According to the law firm press release, the complaint charges Diana, certain of the Company’s officers and/or directors and Kalani Investments Limited and certain of its affiliates (“Kalani”) with violations of the Securities Exchange Act of 1934. Diana is a global provider of shipping transportation services through its ownership of containerships.
The complaint alleges that during the Class Period, defendant, the Company’s Chief Executive Officer and Chairman of the Board, caused Diana to engage in a series of manipulative share issuance/sales transactions with Kalani and related entities. The manipulative scheme worked as follows: Through his control of Diana, defendant caused Diana to sell its common shares and securities convertible into common shares to Kalani at a significant discount to market price and to file registration statements so that Kalani could resell these shares into the market.

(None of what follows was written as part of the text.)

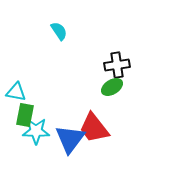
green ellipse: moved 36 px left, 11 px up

When Kalani’s sales of Diana stock caused the price of Diana stock to decline, the Company would reverse split the stock, causing a certain number of outstanding shares to be merged into a single share, thereby raising the price of Diana stock. Then Diana would again sell securities to Kalani and the same pattern of transactions would ensue. According to the complaint, defendants failed to disclose the true purpose of these transactions and the related stock issuances and reverses – to provide Diana with financing that benefited defendant and his related companies and family members and otherwise funnel money to Company insiders. As a result of defendants’ stock manipulation scheme, the complaint alleges that by October 3, 2017, Diana common stock, which traded at a price of more than $2,500 per share on an adjusted basis during the early part of the Class Period, was worth only $0.47 per share.
On April 30, 2018, the Court issued an Order appointing Lead Plaintiffs and Counsel and consolidating cases.